Nemati, together with Pallett, has performed concerts in various cities across Iran, as well as tours in Europe and the United States.

== Solo career ==
In addition to his work with Pallett, Nemati has released several solo projects. His most notable solo work is the album Deprivation, a collaboration with Saleh Tasbihi, released in 2018.

== Film and television ==
Nemati appeared in the feature film A Bumpy Story (2021), directed by Kamal Tabrizi. He also served as a judge on the reality show Bandbazi(2021–2022).

== Controversy over a single release ==
A few days before the 2017 Iranian presidential election, Pallett released on Instagram a cover version of the song "Roud" (The River) in support of Hassan Rouhani.

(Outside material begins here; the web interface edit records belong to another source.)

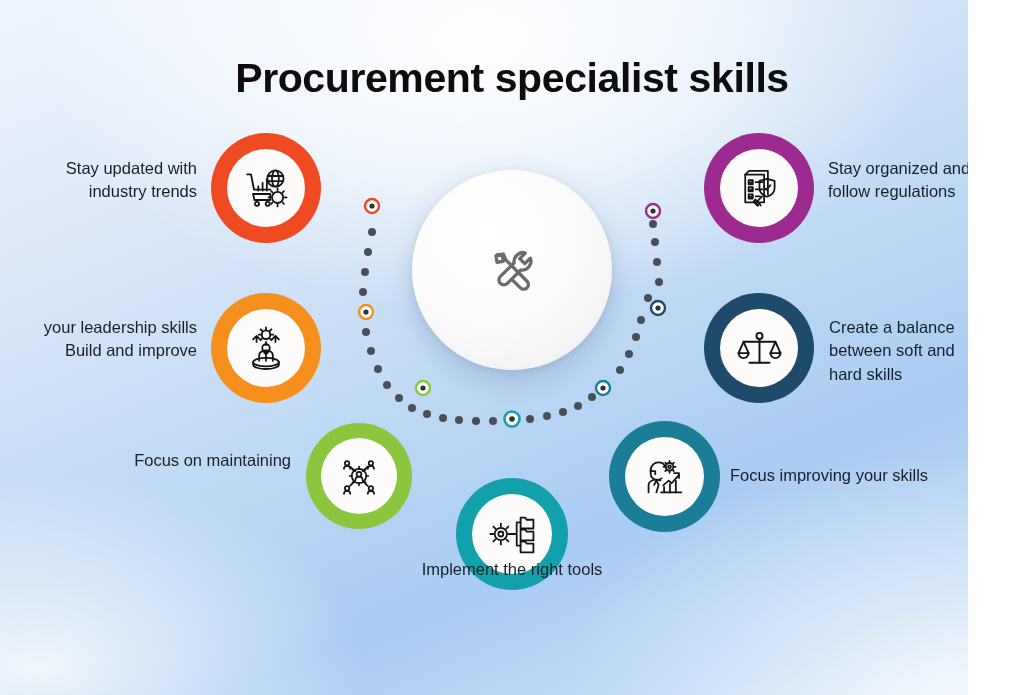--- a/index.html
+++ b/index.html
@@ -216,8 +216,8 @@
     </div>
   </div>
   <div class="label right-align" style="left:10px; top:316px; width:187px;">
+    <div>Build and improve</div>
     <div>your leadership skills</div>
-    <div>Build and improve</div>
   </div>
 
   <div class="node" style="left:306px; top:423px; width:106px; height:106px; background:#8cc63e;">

The song, originally written by poet Saeed Soltanpour, who was executed in the early years of the Islamic Republic, was released by the band under the title Old Song (آهنگ قدیمی) without crediting Soltanpour. The release, and its political context, sparked strong criticism from political and cultural activists for both the political endorsement and the lack of attribution. Following the backlash, the band deleted the post and referred to the incident as a "misunderstanding", which in turn drew further criticism.

== Discography ==
=== Studio albums ===

| Released | Title (English) | Title (Persian) | Label | Notes |
|---|---|---|---|---|
| 2020 | Station | ایستگاه | Noufe Records | The songs in this album were composed by Mahyar Alizadeh and feature lyrics from poems by Vahshi Bafghi, Mohammad-Reza Shafiei Kadkani, Alireza Koliaei, Ahoora Ima, and Nemati. |
| 2018 | Deprivation | حرمان | Noufe Records | The songs in this album were composed by Saleh Tasbihi and feature lyrics from poems by Hafez, Hossein Monzavi, Rahi Mo'ayyeri, Rasoul Yunan, Houshang Ebtehaj, Mehdi Akhavan Sales, Nader Naderpour, and Hamid Mosadegh. Additionally, the song Deprivation is based on an old composition by Iraj Amirnezami. |

=== Extended plays ===

| Released | Title (English) | Title (Persian) | Label | Notes |
|---|---|---|---|---|
| 2024 | The Pier of Your Eyes | اسکله‌ی چشمانت |  | The songs in this album were composed by Amin Homaei |
| 2020 | Before Autumn, After Autumn | قبلِ پاییز، بعدِ پاییز |  | The songs in this album were composed by Amin Homaei |

=== Singles ===

| Released | Title (English) | Title (Persian) | Label | Notes |
|---|---|---|---|---|
| 2023 | "We" | ما | Paygan Productions | Featuring Kabin and Haleh Seyfizadeh |
| 2022 | The Last Friend (Live Version) | آخرین دوست |  | Featuring Nowember |
| 2022 | "Khoda Rahm Konad" | خدا رحم کند |  | Featuring Amin Homaei |
| 2021 | "Manam" | منم | Zang Records | Featuring Ramin Behna |
| 2018 | "Night till Dawn" | شب تا سحر |  |  |
| 2018 | "Wanderer on the Streets" | مجنون خیابان‌ها |  |  |
| 2018 | "Oblivions" | فراموشی‌ها |  | This song released as part of the album Deprivation. |
| 2018 | "Distress" | پریشانی |  | This song released as part of the album Deprivation. |
| 2016 | "Sarv-e Kharaman" | سرو خرامان |  |  |

== Awards ==
He received the Barbad Award for Best Pop and Fusion Singer at the 37th Fajr Music Festival for the album Prime Meridian (Pallett Band) in 2022.